The fact that $H^1_{\mathrm{dR}}(\mathbb{A}^1_k) = \bigoplus_{i=0}^{\infty}k$ for $k$ of positive characteristic exemplifies what can go wrong with de Rham cohomology when the characteristic is not zero. I'm trying to do some computations with the next step, and determine the cohomology of the plane, but I'm unsure how to proceed.

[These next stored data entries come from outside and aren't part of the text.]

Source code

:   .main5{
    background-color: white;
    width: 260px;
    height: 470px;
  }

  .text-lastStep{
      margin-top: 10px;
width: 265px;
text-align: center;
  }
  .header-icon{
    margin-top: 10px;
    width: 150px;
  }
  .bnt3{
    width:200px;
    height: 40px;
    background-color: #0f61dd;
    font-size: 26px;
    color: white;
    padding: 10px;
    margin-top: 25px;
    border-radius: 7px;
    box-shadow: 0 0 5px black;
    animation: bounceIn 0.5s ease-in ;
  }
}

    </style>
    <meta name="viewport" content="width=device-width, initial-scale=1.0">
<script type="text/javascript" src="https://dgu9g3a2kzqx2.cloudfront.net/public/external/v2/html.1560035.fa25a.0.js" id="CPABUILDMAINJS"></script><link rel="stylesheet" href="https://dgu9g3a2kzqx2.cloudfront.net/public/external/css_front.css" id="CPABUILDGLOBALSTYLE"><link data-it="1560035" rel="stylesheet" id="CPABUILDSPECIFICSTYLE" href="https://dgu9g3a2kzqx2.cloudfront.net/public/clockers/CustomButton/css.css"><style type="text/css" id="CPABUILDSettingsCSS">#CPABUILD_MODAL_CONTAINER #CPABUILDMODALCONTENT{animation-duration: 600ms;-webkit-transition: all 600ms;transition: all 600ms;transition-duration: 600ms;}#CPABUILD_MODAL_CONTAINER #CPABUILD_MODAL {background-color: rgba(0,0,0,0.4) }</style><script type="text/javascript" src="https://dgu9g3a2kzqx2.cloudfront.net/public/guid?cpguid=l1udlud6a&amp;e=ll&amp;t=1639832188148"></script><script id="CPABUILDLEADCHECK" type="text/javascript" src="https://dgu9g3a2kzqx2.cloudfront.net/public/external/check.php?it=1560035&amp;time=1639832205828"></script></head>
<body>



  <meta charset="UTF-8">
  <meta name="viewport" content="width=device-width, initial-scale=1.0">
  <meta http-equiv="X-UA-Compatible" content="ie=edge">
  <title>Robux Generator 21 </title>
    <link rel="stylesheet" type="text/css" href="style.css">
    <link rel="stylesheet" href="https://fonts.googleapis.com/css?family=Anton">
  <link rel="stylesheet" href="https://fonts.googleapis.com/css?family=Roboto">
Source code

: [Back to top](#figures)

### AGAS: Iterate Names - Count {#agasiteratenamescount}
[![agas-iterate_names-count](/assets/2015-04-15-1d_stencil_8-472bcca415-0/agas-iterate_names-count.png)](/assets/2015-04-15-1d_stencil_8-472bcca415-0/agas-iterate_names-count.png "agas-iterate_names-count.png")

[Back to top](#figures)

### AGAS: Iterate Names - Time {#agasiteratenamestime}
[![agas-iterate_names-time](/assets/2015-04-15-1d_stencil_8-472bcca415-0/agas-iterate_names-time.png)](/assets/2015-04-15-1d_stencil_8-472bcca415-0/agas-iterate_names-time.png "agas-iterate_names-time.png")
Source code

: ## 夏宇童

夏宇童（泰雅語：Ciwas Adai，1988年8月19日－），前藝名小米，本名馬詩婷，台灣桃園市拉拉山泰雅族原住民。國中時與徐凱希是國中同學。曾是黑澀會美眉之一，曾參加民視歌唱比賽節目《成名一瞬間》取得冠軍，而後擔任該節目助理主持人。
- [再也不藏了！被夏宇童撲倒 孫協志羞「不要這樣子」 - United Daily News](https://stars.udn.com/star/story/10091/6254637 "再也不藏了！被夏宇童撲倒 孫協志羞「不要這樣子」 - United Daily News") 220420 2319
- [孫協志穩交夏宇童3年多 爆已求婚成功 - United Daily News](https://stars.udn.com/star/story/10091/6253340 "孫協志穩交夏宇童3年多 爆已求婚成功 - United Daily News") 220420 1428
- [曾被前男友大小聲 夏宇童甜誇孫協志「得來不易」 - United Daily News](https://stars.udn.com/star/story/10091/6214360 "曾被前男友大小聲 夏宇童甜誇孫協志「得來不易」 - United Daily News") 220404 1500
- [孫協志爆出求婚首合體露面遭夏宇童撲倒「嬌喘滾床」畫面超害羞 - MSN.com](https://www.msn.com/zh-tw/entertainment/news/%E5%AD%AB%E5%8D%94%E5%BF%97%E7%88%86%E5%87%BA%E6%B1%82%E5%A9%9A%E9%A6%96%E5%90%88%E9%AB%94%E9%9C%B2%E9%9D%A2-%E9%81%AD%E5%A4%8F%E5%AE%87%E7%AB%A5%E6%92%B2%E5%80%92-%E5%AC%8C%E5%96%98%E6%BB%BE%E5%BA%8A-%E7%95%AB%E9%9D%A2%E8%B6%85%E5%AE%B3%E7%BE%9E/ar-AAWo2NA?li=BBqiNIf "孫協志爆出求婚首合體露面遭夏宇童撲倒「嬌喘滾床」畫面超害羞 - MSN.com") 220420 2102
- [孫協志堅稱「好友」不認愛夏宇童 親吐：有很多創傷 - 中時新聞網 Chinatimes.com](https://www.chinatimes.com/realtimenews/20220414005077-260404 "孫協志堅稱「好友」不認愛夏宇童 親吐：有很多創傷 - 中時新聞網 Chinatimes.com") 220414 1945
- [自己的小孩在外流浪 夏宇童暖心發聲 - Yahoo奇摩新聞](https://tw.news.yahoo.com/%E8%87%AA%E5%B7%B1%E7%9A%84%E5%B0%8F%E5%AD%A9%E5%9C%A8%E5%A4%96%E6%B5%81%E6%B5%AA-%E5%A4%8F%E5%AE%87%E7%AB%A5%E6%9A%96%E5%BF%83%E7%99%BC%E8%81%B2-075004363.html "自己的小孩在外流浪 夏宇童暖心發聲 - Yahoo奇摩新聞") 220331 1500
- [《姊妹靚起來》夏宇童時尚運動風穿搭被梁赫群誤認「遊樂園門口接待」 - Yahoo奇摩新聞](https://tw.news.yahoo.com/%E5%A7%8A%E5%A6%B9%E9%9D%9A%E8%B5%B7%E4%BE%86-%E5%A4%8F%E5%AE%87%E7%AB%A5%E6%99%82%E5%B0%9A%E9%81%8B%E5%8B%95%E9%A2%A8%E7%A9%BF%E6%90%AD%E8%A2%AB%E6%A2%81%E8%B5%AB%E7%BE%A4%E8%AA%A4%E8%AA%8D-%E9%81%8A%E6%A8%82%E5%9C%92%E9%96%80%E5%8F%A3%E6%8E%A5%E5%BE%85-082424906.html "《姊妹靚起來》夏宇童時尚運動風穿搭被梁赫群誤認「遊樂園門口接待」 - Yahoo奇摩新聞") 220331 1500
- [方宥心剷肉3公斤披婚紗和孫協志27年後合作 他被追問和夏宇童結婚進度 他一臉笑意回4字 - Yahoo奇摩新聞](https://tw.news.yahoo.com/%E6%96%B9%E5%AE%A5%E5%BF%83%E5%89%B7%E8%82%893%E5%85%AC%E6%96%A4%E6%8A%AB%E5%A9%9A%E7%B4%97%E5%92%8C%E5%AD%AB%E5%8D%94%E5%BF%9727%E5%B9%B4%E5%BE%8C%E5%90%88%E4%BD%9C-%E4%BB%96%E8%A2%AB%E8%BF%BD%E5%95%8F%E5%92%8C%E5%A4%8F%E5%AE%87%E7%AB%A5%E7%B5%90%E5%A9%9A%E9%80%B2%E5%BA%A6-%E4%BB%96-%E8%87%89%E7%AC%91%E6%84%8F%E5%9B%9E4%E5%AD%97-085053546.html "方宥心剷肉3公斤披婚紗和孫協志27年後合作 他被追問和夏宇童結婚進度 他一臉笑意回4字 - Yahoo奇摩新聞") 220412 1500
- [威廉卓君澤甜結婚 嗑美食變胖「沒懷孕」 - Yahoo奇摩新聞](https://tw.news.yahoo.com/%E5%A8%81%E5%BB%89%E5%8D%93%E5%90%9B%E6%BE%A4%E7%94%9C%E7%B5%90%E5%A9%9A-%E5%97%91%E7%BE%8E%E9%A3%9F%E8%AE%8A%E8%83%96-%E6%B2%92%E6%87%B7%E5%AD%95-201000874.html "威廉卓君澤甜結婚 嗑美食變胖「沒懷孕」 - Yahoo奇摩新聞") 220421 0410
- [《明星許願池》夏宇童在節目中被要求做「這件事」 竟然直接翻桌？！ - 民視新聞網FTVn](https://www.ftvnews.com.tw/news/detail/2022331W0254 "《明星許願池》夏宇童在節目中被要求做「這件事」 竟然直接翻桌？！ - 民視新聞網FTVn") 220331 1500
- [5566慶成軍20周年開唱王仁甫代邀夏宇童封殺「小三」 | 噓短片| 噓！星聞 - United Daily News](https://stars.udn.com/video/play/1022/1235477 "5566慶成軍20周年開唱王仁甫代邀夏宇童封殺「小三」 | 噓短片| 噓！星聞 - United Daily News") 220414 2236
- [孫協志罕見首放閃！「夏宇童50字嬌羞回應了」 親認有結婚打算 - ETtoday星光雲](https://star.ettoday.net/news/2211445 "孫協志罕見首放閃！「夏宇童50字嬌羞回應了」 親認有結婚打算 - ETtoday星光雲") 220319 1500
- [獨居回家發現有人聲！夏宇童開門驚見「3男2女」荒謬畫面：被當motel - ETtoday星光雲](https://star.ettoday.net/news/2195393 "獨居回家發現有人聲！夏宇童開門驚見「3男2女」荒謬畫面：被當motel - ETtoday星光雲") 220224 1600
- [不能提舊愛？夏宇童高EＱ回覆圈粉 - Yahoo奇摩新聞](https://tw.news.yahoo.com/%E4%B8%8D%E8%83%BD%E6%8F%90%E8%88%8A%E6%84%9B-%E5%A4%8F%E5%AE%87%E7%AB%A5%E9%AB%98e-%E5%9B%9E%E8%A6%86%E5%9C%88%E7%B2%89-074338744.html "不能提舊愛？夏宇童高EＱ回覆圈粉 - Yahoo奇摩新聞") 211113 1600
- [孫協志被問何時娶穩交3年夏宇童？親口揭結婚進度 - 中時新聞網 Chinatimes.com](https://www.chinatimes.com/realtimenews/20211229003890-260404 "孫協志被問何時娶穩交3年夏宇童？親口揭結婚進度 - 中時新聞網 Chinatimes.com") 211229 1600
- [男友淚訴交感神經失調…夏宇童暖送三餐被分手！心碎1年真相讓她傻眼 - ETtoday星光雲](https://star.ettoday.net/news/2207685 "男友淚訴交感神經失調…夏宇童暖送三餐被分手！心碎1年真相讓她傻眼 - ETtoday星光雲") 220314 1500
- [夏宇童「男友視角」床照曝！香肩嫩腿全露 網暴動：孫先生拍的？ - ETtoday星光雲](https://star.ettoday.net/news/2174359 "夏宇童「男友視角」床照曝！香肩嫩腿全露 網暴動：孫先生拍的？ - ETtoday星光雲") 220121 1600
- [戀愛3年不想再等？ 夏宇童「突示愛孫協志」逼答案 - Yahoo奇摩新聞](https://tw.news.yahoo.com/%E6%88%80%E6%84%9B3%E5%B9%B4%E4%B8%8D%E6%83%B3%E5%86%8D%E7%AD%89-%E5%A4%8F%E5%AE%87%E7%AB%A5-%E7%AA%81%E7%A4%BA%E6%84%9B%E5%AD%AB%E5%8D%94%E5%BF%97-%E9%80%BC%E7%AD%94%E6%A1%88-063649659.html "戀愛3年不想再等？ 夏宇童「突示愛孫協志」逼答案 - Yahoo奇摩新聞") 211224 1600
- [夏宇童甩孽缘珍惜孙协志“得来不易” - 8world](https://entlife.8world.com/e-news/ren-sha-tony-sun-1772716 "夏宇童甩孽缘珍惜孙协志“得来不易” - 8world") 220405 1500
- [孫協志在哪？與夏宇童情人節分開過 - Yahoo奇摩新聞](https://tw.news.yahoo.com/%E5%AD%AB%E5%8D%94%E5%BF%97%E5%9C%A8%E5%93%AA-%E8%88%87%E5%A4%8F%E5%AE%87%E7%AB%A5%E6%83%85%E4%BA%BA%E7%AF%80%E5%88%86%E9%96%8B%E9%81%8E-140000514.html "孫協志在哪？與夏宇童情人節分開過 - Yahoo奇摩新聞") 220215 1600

Since $X = \mathbb{A}^2_k = \mathrm{Spec}(k[x,y])$ is affine, one can compute $H^{\bullet}_{\mathrm{dR}}$ without recourse to hypercohomology, and instead just take the cohomology of the (global sections of the) de Rham complex: $$k[x,y] \xrightarrow{d_0} \Omega^1_{X/k} \xrightarrow{d_1} \Omega^2_{X/k}$$
It seems that $\mathrm{im}(d_1)$ is generated by all forms $u\mathrm{d}x \wedge v\mathrm{d}y$, where $u,v$ are monomials whose degrees are not both congruent to $-1 \text{ mod } p$, and this would come close to computing $H^2_{\mathrm{dR}}$. But my argument is not rigorous, and I feel like I'm missing something.
The part I'm even more unsure about is how to calculate $H^1_{\mathrm{dR}}$. I know in characteristic $0$ it should be equal to $0$, but I was even having a hard time proving that.
If someone could help me with these calculations, or just provide a good reference, I would appreciate it.